**Page extract**
··········
« All Software Development Articles

SQL Server Trailing Spaces: A Cautionary Tale

7/25/2018

Introduction

Traveling through the wilds of stored procedures an adventurous developer discovered a gem. The author of this particular script had placed a clever line, something like the following.


SELECT descriptive_attribute
FROM source_of_knowledge
WHERE ISNULL(descriptive_attribute, '') NOT LIKE '';

The inquisitive fellow thought to himself, "What is the purpose of this?" As he poked and prodded he found that using NOT LIKE was akin to trimming the descriptive_attribute. What a fascinating discovery!
··········
**Excerpted records**
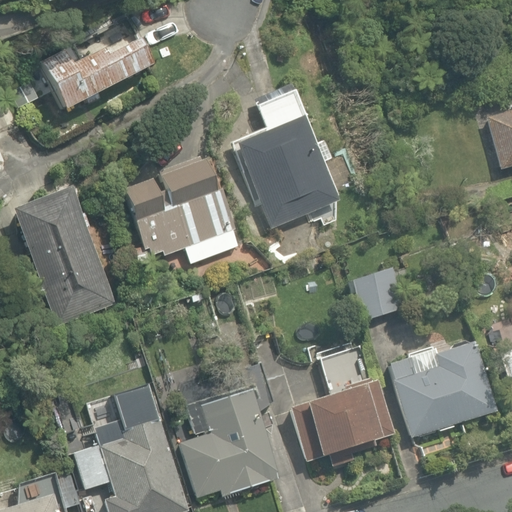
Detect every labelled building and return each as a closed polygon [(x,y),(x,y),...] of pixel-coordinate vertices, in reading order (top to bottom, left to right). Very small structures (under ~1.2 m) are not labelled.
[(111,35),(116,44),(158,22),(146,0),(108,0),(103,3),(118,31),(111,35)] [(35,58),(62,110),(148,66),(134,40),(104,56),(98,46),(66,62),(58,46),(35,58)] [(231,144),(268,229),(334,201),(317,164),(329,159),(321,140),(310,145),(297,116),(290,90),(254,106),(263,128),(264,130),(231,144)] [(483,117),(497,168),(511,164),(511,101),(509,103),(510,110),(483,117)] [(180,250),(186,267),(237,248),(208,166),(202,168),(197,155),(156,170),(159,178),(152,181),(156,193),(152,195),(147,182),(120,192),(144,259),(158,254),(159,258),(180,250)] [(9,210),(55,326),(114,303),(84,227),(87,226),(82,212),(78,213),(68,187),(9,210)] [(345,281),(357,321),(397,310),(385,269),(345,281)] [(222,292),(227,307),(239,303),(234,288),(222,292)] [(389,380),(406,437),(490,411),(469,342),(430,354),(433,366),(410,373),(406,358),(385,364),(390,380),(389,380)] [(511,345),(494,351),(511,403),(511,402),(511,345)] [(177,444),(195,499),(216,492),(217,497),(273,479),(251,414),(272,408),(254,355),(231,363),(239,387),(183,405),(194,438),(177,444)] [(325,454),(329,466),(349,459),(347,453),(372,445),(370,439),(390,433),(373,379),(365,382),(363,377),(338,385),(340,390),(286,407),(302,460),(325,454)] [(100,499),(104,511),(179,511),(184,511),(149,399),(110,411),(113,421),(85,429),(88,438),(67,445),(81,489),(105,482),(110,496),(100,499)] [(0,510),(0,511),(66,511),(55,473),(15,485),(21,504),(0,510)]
··········
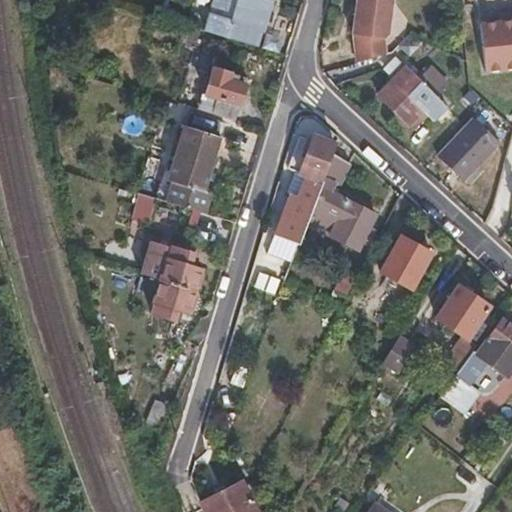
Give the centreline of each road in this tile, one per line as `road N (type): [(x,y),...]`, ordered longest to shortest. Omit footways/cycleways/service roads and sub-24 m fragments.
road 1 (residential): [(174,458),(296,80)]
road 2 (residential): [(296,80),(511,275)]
··········
**Problems**
• 1. In the trailing spaces article, what did the developer find using NOT LIKE to be akin to?
• 2. Return everything in the trailing spaces article from "The inquisitive fellow" down to "a fascinating discovery!".
You won't need the data.

**Task-by-task answers**
• 1. Trimming the descriptive_attribute.

• 2.
The inquisitive fellow thought to himself, "What is the purpose of this?" As he poked and prodded he found that using NOT LIKE was akin to trimming the descriptive_attribute. What a fascinating discovery!